Quality Enhancement Plan
History of the Project—CVCC’s 2002-3 Quality Enhancement Plan
The College began to prepare for its decennial reaccredidation effort fairly early. During the 2001-2002 academic year, key administrators monitored the progress of at least two Virginia institutions which were among those schools to participate in SACS’ inaugural revised reaffirmation process. CVCC’s president and director of institutional research became familiar with the basic components of the process so they in turn could inform the rest of the staff. Both individuals attended SACS meetings as well to increase their understanding of what the new reaffirmation process would entail.
They found noteworthy changes from the former Self-Study process. Compliance documents would be posted and available online to members of the SACS off-site assessment team. In place of the Self-Study, institutions were to produce a Quality Enhancement Plan that reflected their own sense of mission and purpose. The feeling conveyed from the leadership at CVCC was one of eagerness, excitement, and a sense of pioneering challenge. Since the College would be among the first class of institutions to complete the process after the pilot-testing group, its goal was to establish a standard of excellence that other institutions in subsequent classes might emulate.
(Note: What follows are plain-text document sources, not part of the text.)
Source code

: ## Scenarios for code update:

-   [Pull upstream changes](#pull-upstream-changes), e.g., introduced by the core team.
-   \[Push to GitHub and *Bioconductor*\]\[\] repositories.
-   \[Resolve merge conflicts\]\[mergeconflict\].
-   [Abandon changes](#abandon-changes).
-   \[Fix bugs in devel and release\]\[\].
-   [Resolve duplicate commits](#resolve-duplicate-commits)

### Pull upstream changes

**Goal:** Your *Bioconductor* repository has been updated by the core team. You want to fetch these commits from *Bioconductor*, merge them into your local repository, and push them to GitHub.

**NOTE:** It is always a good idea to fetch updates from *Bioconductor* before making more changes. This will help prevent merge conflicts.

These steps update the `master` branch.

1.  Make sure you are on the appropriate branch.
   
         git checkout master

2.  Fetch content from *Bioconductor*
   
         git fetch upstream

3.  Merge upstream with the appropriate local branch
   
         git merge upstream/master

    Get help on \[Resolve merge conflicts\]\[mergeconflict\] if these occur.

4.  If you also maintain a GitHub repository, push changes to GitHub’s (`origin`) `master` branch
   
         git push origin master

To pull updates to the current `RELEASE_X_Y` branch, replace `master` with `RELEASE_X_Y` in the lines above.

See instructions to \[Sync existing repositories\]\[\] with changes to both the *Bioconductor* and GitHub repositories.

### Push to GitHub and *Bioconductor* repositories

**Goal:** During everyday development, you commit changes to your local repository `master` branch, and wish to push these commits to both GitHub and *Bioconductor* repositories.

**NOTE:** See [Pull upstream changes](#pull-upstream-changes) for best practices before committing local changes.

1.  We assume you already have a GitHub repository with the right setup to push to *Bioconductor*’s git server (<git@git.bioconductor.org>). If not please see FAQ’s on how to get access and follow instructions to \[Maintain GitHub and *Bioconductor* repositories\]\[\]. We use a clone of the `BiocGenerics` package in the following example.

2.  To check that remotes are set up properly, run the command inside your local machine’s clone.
During April 2002, the president, the director of institutional research, the chair of the Quality Enhancement Plan Committee, and the writer of the QEP went to Atlanta for a SACS briefing to become further acquainted with the revised reaffirmation process and to meet with our SACS liaison. While there the College received preliminary approval for our QEP topic: online courses.
During the summer 2002, the College president and the chair of the QEP Committee refined the topic, developed the parameters that the project was to encompass, and decided on the necessary committee structure to carry out the project. The Leadership Committee oversaw the QEP Committee which directed the work of the subcommittees. Four subcommittees gathered the information that informed the project (see Appendix A). By the beginning of the fall 2002 semester, the membership of each subcommittee had been finalized, and each subcommittee chair had begun to shepherd the work.
Each of the four subcommittees was given a specific charge related to the aspect of online instruction each was to investigate, each of which is described below. Additionally, each subcommittee was to submit five-year goals and related annual objectives to the QEP Committee and ultimately to the Leadership Committee detailing its findings. These goals and objectives were all to be directed to accomplishing the aim of CVCC’s Quality Enhancement Plan: the development, delivery, and support of world-class online courses and degrees.
The Rationale and Management Subcommittee’s goals were to examine the support services (online registration, advisement, financial aid, records, counseling, etc.), at selected community colleges. This committee also examined methods of utilizing the College’s permanent committee structure for planning, editing, and reviewing web courses to provide superior service to CVCC students and the community. Additional responsibilities of this committee included examining selected community colleges to determine the optimal teacher-student ratio and faculty course loads.
The Course Development Subcommittee had as its mission to examine the components that characterize highly successful online courses by benchmarking successful online environments at selected community colleges nationwide. This examination included the identification of opportunities to research and develop technologically innovative, educationally beneficial elements of online courses. Additionally, this committee sought to identify the elements that should be included in every CVCC course and the design of a template home page for these courses.
The Assessment of Online Learning Subcommittee was charged to study the best ways of assessing learning outcomes in online courses by benchmarking successful assessment criteria at selected community colleges. This subcommittee was also charged to develop and maintain ongoing methods of comparing the effectiveness of traditional and online courses at CVCC.
The Infrastructure Subcommittee had as its mission to examine the technological standards necessary to support excellence in online education including server uptime, hardware requirements, and student technological skills requirements. A further objective of this committee involved investigation of strategies for obtaining support of faculty and staff as well as providing recommendations for related projects that could be supported by the General Assembly or though outside grants.
During the entire fall semester 2002, the subcommittee members met, sent emails, conducted research, made phone calls and site visits, and achieved steady progress toward their objectives. They established Blackboard sites and posted documents for discussion and review. They answered certain questions and raised others. The head of the QEP Committee managed to keep the subcommittees on track through regularly-scheduled meetings with the subcommittee chairs, through phone calls, emails, and in-hall conversations. In turn, the subcommittee chairs managed to keep their committee members on task though similar means.
By the end of January 2003, all the subcommittees had completed their reports and submitted them to the chair of the QEP Committee for review and revision. When the QEP Committee completed its review, the chair forwarded them to the Leadership Committee which examined the goals and objectives and made some further revisions. By April 2003, the overall goals and objectives of CVCC’s Quality Enhancement Plan were finalized and the College leadership was looking to finding the ways and means to make the plan a reality. (See Appendix A for detailed committee memberships.)